Document excerpt:
::::::::::

Nurses Drive Success in New Needle-Free Flu Vaccines

Australian College of Nursing

The Australian College of Nursing (ACN) welcomes the New South Wales and Queensland governments' introduction of an intranasal influenza vaccine (FluMist) for children aged two to under five years, which will address some but not all of the barriers to childhood immunisation.

ACN CEO Adjunct Professor Kathryn Zeitz said subjecting a child to an injection is something no parent relishes, even when they know vaccination will help prevent serious illness in their child.

"The new intranasal vaccine is a positive alternative for families who worry about their child's reaction to having a needle.

"But this does not solve a critical barrier to increasing immunisation uptake across the nation – access.

"We need to make it as easy as possible for busy, time-poor families to get their children vaccinated."

"Flagging vaccination rates across many categories represent a growing public health concern, with fewer than 26 per cent of children under five years old covered by the influenza vaccine this year.

"The National Immunisation Strategy for Australia 2025-2030, released this year, was a missed opportunity to maximise the deployment of nurses to increase vaccination rates in Australia.

"Support is needed to encourage nurses to be available to vaccinate more widely in the community, including in the growing network of Medicare Urgent Care Clinics," Adjunct Professor Zeitz said.

Nurses are the backbone of Australia's immunisation programs, yet we continue to underutilise this incredible workforce.

::::::::::

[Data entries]
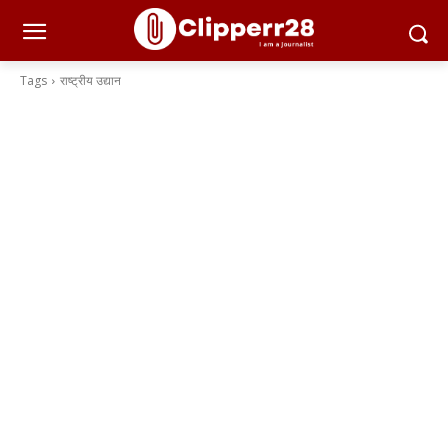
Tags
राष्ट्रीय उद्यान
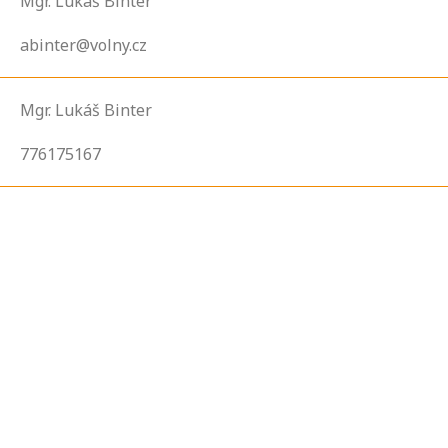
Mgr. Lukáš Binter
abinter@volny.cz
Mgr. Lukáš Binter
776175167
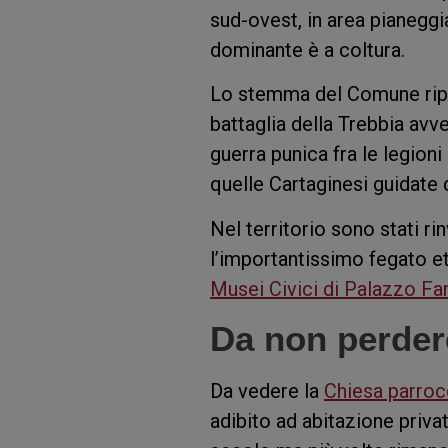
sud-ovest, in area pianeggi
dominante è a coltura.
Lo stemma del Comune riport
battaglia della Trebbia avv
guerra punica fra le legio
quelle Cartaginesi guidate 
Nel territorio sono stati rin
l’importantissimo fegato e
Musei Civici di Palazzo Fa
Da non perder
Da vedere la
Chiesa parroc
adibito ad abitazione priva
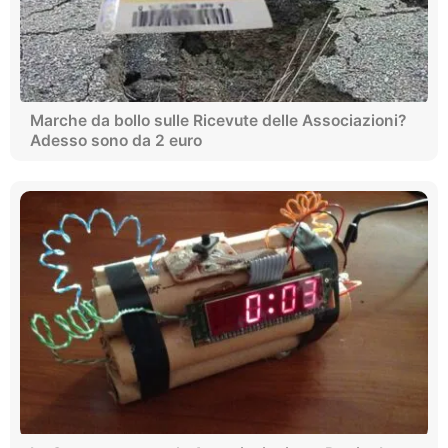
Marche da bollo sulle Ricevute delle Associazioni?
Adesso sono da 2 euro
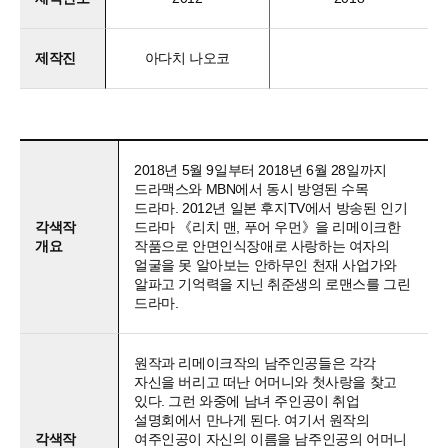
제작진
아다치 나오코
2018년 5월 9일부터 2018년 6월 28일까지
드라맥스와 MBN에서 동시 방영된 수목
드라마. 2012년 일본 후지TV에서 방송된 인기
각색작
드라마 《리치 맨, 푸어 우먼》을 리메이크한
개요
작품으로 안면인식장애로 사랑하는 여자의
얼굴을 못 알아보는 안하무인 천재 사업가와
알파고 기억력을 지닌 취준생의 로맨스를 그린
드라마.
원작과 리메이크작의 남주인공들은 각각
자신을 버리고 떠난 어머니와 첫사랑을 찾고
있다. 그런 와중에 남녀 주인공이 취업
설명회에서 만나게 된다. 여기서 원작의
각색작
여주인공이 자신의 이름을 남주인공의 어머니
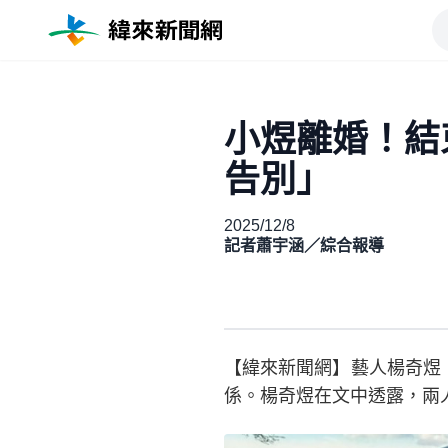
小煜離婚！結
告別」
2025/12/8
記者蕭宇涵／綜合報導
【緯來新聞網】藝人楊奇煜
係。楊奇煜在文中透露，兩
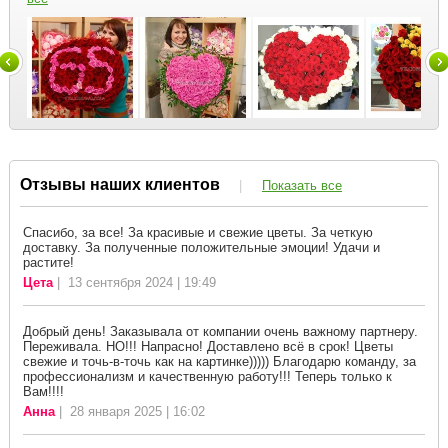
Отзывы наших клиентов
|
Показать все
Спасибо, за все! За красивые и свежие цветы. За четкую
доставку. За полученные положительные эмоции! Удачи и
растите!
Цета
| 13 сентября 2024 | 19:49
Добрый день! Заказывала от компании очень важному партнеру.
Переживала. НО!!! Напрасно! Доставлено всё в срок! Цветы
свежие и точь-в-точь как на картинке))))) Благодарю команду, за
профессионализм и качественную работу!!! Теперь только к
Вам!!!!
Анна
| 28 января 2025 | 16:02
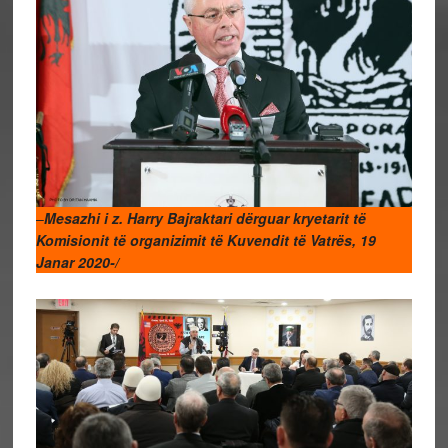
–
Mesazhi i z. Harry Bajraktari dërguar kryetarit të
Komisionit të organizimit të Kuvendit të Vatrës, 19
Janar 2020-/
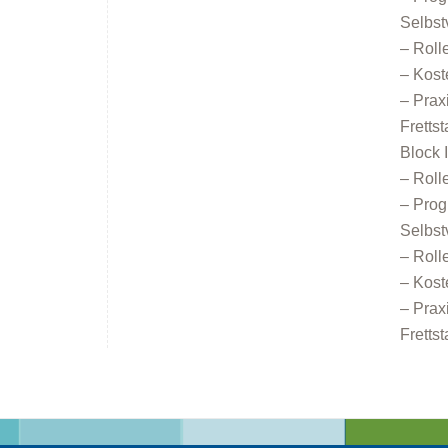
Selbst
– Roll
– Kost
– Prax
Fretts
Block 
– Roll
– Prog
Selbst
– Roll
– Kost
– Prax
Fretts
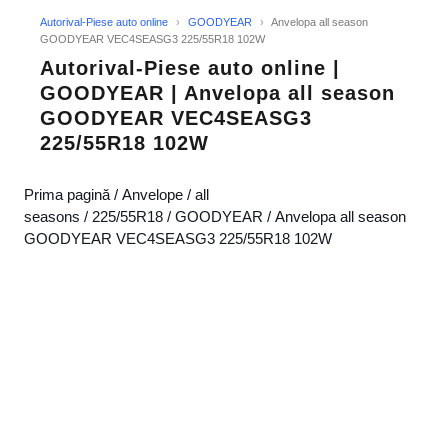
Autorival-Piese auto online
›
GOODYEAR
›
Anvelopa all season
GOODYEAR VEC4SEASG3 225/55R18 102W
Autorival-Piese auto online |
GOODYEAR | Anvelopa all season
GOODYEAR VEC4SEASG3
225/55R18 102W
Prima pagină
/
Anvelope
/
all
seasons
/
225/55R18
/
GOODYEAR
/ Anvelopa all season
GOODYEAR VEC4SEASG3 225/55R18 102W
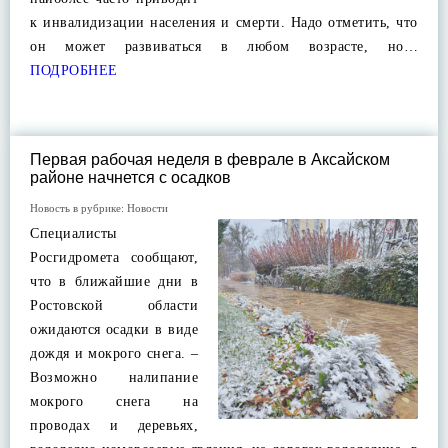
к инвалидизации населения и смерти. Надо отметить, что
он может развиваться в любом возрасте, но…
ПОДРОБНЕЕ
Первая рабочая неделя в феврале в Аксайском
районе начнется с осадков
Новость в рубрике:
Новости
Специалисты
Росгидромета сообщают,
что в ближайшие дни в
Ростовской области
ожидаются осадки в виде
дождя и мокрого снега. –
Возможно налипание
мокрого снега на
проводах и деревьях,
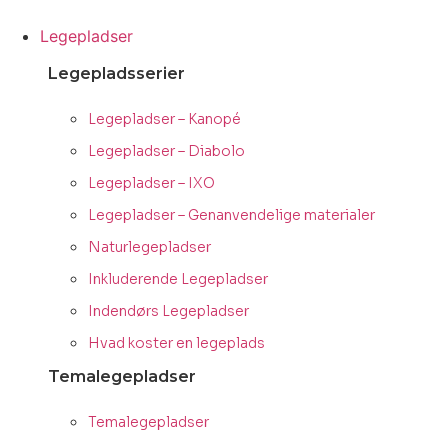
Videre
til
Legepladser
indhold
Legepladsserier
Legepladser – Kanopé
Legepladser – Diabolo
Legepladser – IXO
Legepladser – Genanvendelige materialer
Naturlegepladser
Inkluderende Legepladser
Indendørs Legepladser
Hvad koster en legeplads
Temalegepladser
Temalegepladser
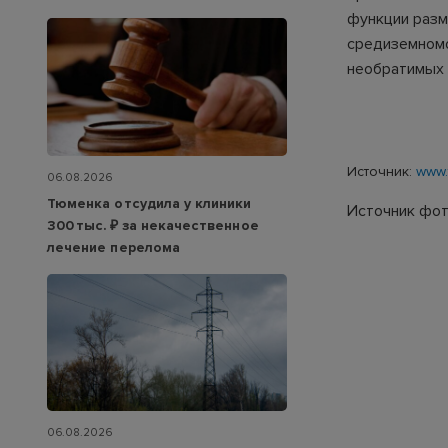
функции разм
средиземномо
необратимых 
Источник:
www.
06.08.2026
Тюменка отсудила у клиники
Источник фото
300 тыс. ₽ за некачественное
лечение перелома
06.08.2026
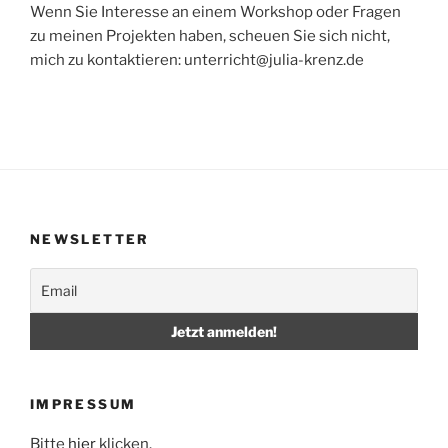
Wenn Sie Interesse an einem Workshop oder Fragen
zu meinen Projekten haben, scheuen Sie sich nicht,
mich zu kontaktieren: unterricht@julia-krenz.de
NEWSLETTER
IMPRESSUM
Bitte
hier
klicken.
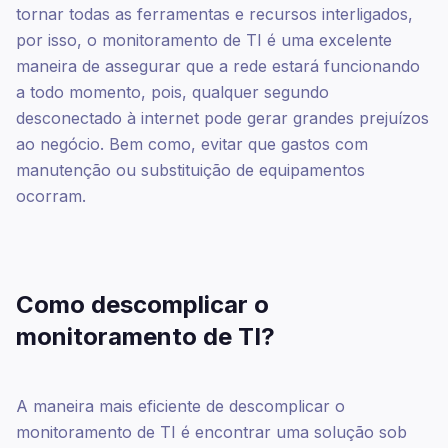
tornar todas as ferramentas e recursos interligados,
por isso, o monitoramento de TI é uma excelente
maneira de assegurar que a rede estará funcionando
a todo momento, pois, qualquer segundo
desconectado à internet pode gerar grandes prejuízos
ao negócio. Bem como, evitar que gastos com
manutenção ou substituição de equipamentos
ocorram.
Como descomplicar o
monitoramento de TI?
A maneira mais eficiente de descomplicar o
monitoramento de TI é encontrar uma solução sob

::::::::::

Using the information:
A - Say whether each statement agrees with the press release on the intranasal flu vaccine: (i) the intranasal vaccine is for children aged two to under five years; (ii) the Australian College of Nursing says the new vaccine solves the access barrier to immunisation; (iii) fewer than 26 per cent of children under five were covered by the influenza vaccine this year. For each, answer yes or no and quote the words from the press release that decide it.
B - According to the press release on the intranasal flu vaccine, which state governments introduced the vaccine?
C - Extend the press release on the intranasal flu vaccine, picking up after its final sentence.
The data entries are separate material from the press release.

Answers in order:
A -
(i) Yes: "for children aged two to under five years"
(ii) No: "But this does not solve a critical barrier to increasing immunisation uptake across the nation – access."
(iii) Yes: "with fewer than 26 per cent of children under five years old covered by the influenza vaccine this year"

B - The New South Wales and Queensland governments.

C -
There are nearly 500,000 registered nurses across Australia – the biggest and most geographically distributed healthcare workforce – but regulatory and funding barriers prevent them from working to their full scope of practice.

ACN calls for urgent implementation of scope of practice reforms to enable registered nurses to lead vaccination clinics and provide comprehensive primary care, including chronic disease management and preventive health services.

"Advanced practice registered nurses are perfectly positioned to deliver these vaccination programs, conduct holistic health assessments, and provide the kind of preventive care that keeps people out of expensive hospital beds," Adjunct Professor Zeitz said.

"The economic benefits of these vaccination programs extend far beyond immediate healthcare savings.

"Well-staffed, nurse-led preventive care programs deliver measurable productivity gains through reduced sick days, fewer hospital admissions, and healthier communities.

"While we welcome that vaccines are now available more widely in community pharmacies, nurses represent the gold standard in vaccination administration, responsible for delivering more vaccines than any other healthcare profession in culturally safe and compassionate ways."

ACN is pressing for all governments to:

  • Remove regulatory barriers preventing nurses from working to their full scope of practice,
  • Implement funding models that enable financially viable nurse-led clinics,
  • Support processes for implementation of the registered nurse prescribing endorsement,
  • Support digital health reforms to link care between sectors, and
  • Prioritise the release of the National Nursing Workforce Strategy.

"We have the plans, we have the workforce, and we have programs like FluMist that show what's possible when we think innovatively about healthcare delivery," Adjunct Professor Zeitz said.

"What we need now are clear-eyed decisions about how to best use our incredible nursing workforce to enhance safe, quality healthcare while improving the productivity of our health system."